_GIVEN EXERCISE_: Print every line of the listing below word for word, leaving the pictures out of your answer.

____

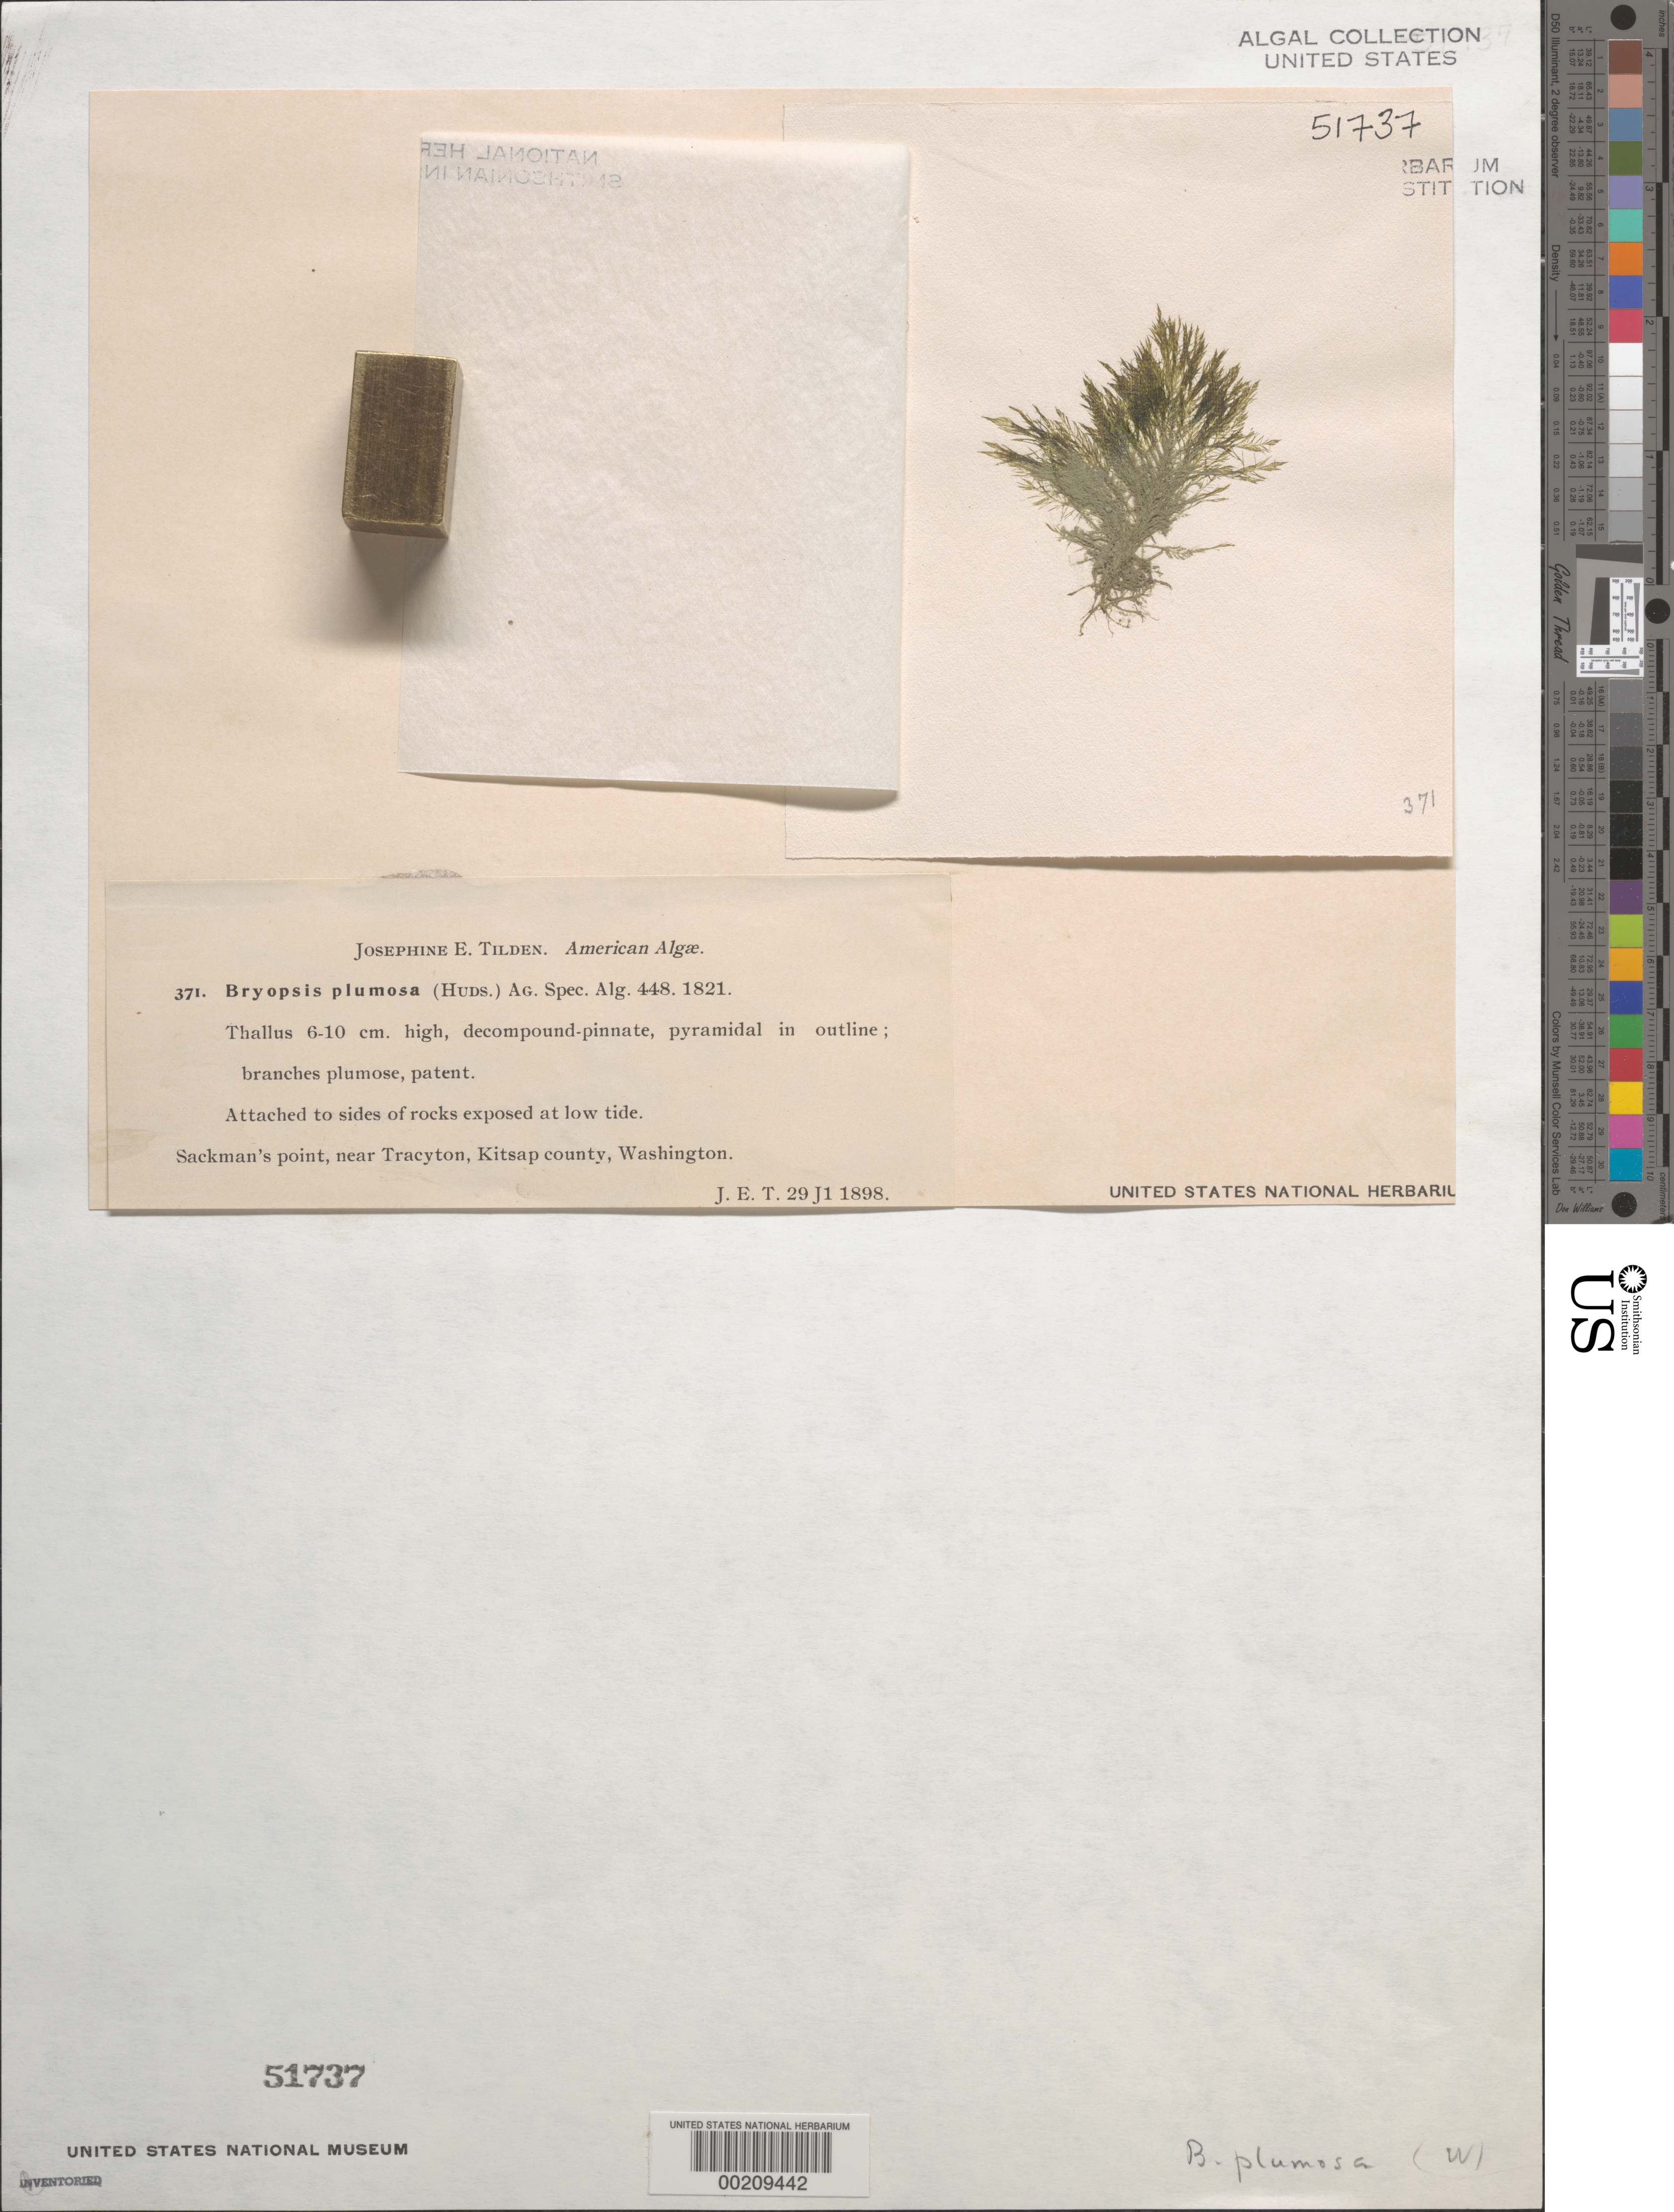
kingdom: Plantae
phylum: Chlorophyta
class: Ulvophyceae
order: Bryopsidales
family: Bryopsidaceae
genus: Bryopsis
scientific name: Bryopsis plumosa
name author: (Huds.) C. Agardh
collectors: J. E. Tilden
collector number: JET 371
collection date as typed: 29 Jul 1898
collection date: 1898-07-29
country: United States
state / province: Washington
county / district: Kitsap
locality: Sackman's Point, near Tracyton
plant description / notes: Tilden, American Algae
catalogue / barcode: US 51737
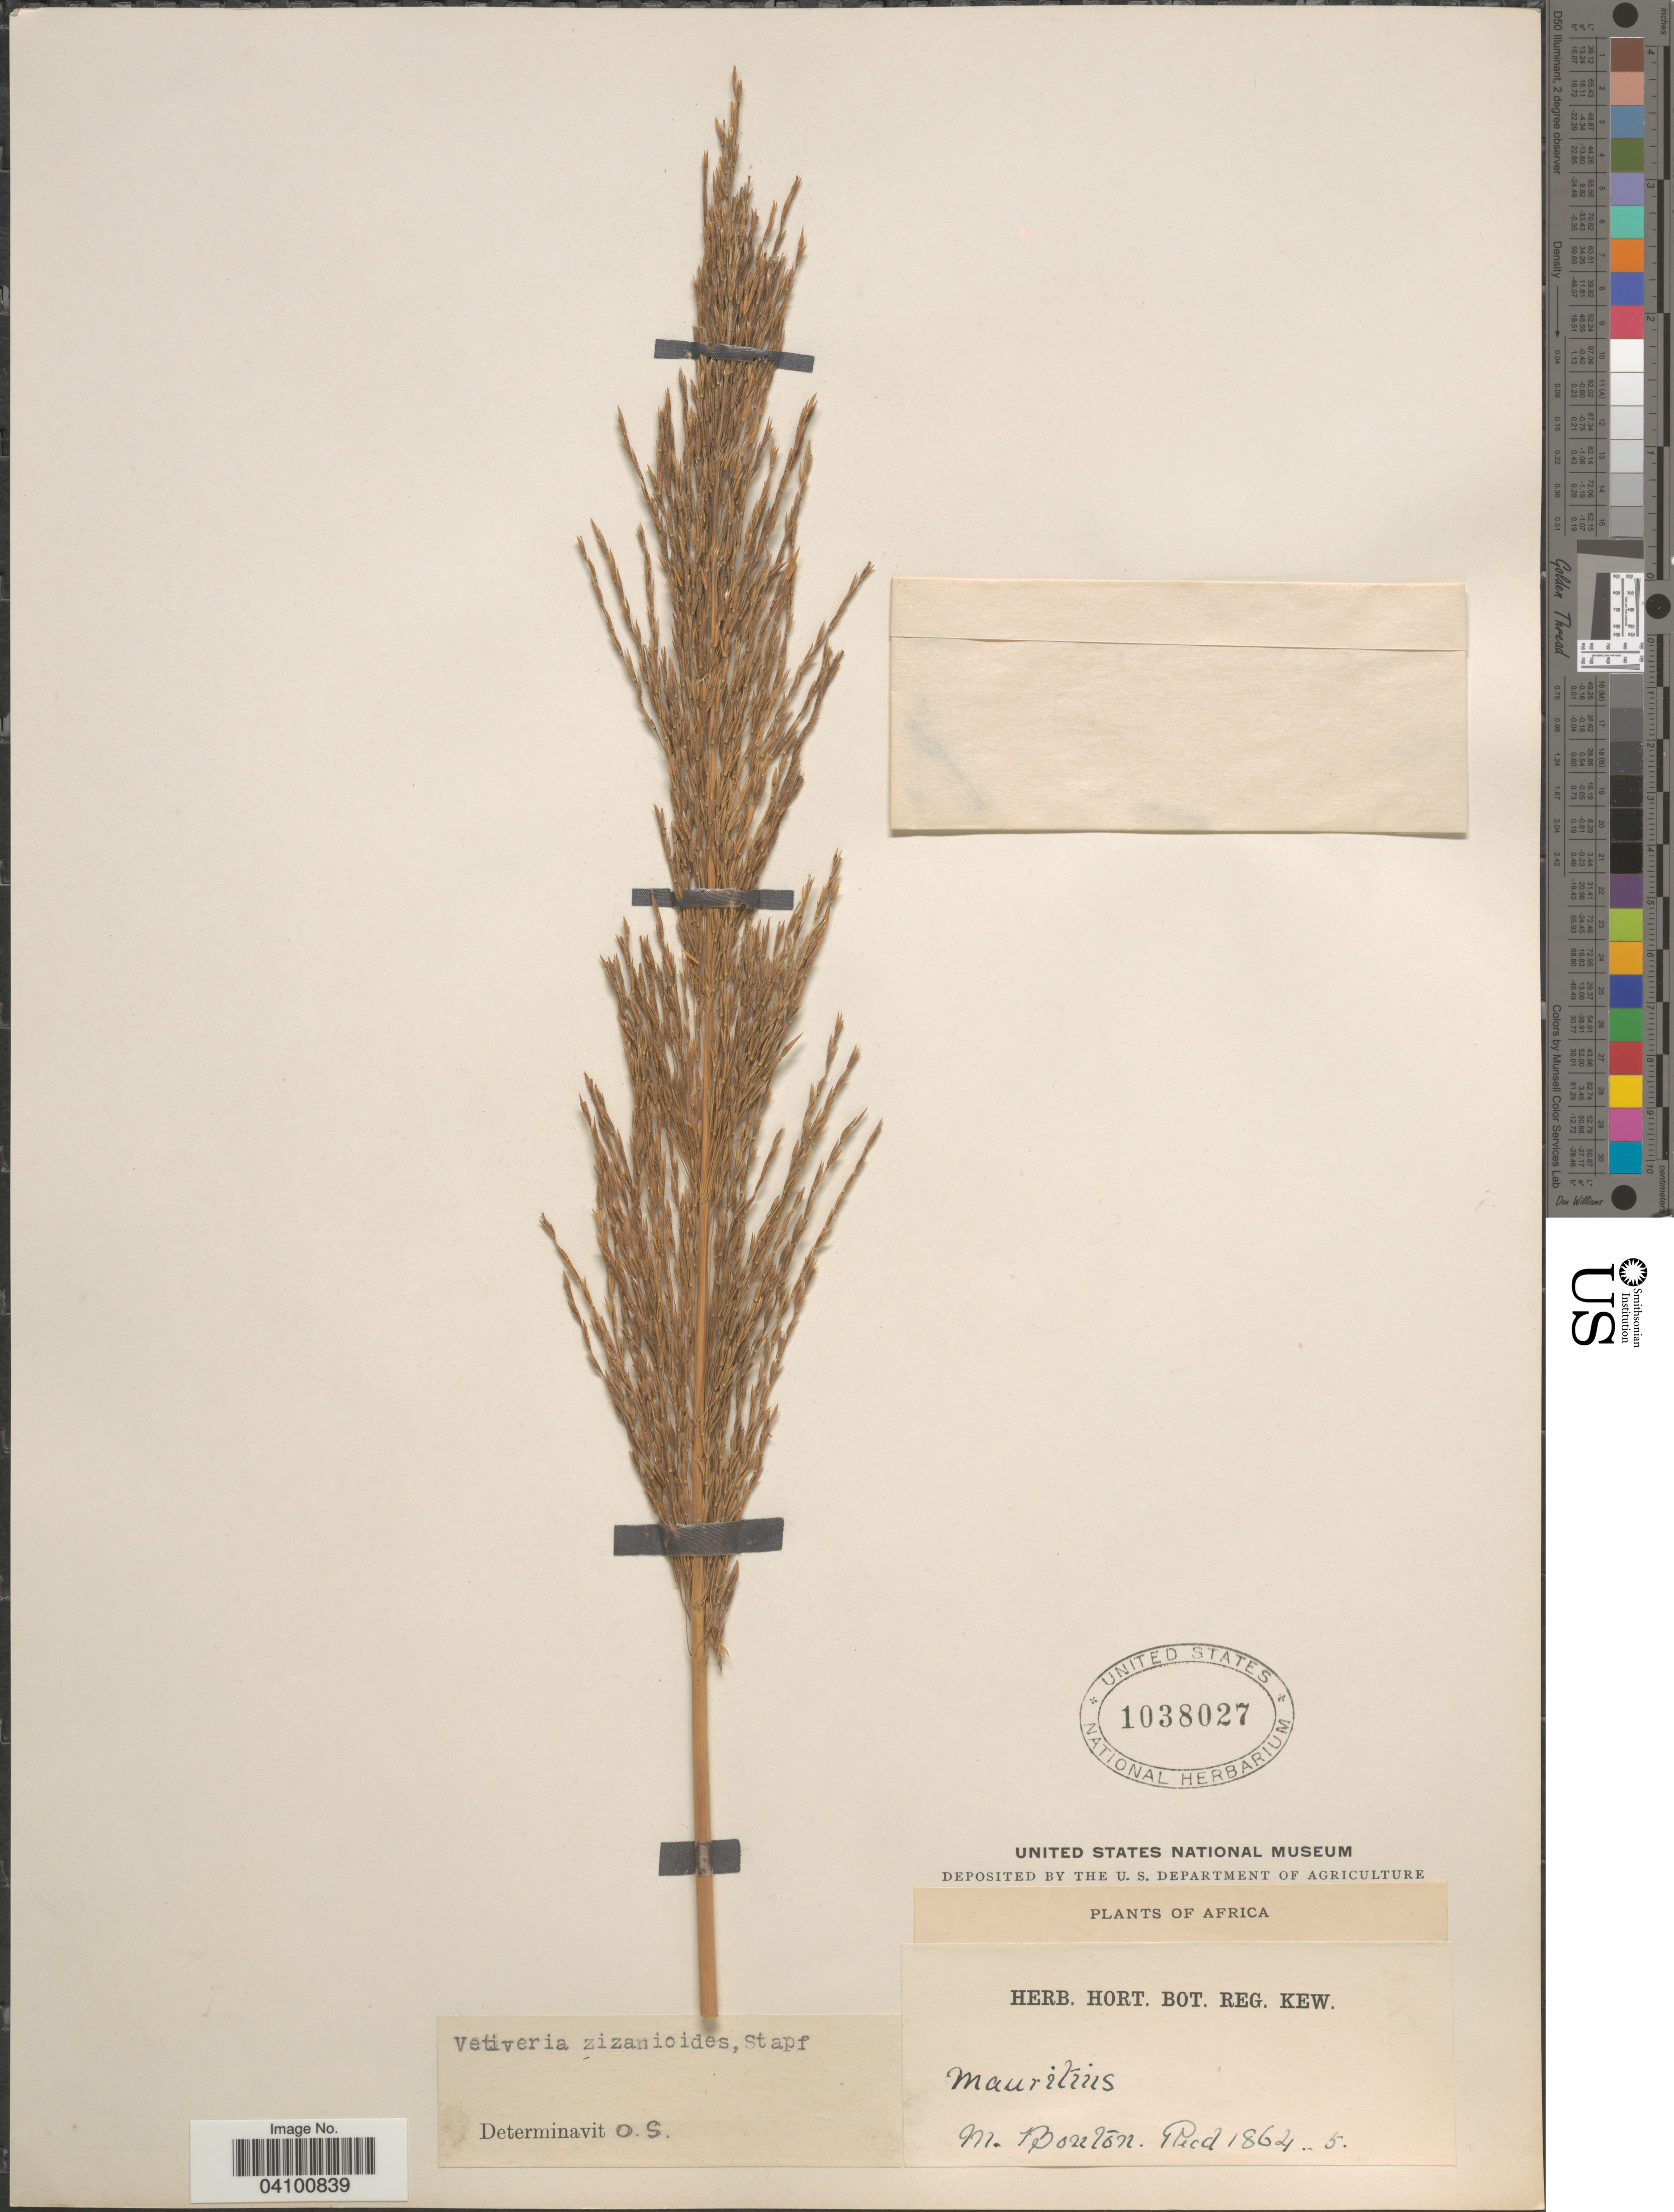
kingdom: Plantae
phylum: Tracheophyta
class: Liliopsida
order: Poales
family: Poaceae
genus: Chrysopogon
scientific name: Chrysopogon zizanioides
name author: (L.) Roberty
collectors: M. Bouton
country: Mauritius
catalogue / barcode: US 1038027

____

_RESULT OF THIS TASK_:
kingdom: Plantae
phylum: Chlorophyta
class: Ulvophyceae
order: Bryopsidales
family: Bryopsidaceae
genus: Bryopsis
scientific name: Bryopsis plumosa
name author: (Huds.) C. Agardh
collectors: J. E. Tilden
collector number: JET 371
collection date as typed: 29 Jul 1898
collection date: 1898-07-29
country: United States
state / province: Washington
county / district: Kitsap
locality: Sackman's Point, near Tracyton
plant description / notes: Tilden, American Algae
catalogue / barcode: US 51737
kingdom: Plantae
phylum: Tracheophyta
class: Liliopsida
order: Poales
family: Poaceae
genus: Chrysopogon
scientific name: Chrysopogon zizanioides
name author: (L.) Roberty
collectors: M. Bouton
country: Mauritius
catalogue / barcode: US 1038027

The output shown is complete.